GROUP Managing Director of Guaranty Trust Bank Plc, Mr Segun Agbaje, yesterday urged Nigerian businesses that depend on imported raw materials for survival to urgently embrace the backward integration policy of the Federal Government to weather the storms of the phenomenal drop in foreign currency inflow.
Agbaje who was speaking in Lagos while giving highlights of his bank’s financials for 2015, said the advice became imperative due to the constraints financial institutions are having meeting the foreign currency needs of their clients.

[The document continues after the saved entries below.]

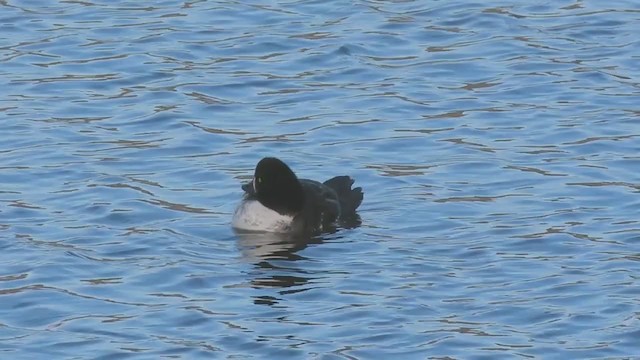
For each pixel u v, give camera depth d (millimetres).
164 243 57562
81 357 47438
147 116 72625
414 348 47938
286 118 72438
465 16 86062
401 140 69250
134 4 89062
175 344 48406
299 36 83312
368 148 68375
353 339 48656
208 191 63531
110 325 49938
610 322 49688
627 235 57594
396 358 47250
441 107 73438
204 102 74438
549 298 51781
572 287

‘Banks cannot meet the foreign exchange needs of their customers outside the resources available to government and so we need to begin developing our own products and raw materials using the backward integration model.” he said
Agbaje said it was improper to continue to blame banks, the Central Bank or government for scarcity of foreign exchange to import goods since it is obvious to everyone that crude oil price which accounts for over 70 percent of the country’s foreign exchange earnings in the past, has crashed in the international market, and that the only way out of it was for organisations and individuals managing businesses that depend on imported raw materials to develop local alternatives to reflect the prevailing economic environment.
He said, ‘I do not think that Nigerians should continue to depend on imported products and raw materials when indeed the resources available to government for purposes of financing their import are drying up by the day”.
The GTBank boss who ruled out chances of a merger with local banks however, hinted his bank was seeking a license to enter a 10th African country, while predicting that 2016 would be a very difficult year for both commercial banks and other enterprises due to the decline in government’s earnings.
Agbaje said going forward,Guaranty Trust Bank’s offshore subsidiaries would be propelled to raise their contribution to group profit and earnings to about 10 percent , adding that loans to agriculture and Small and Medium Enterprises would also be raved up to about 10 percent over the next three years.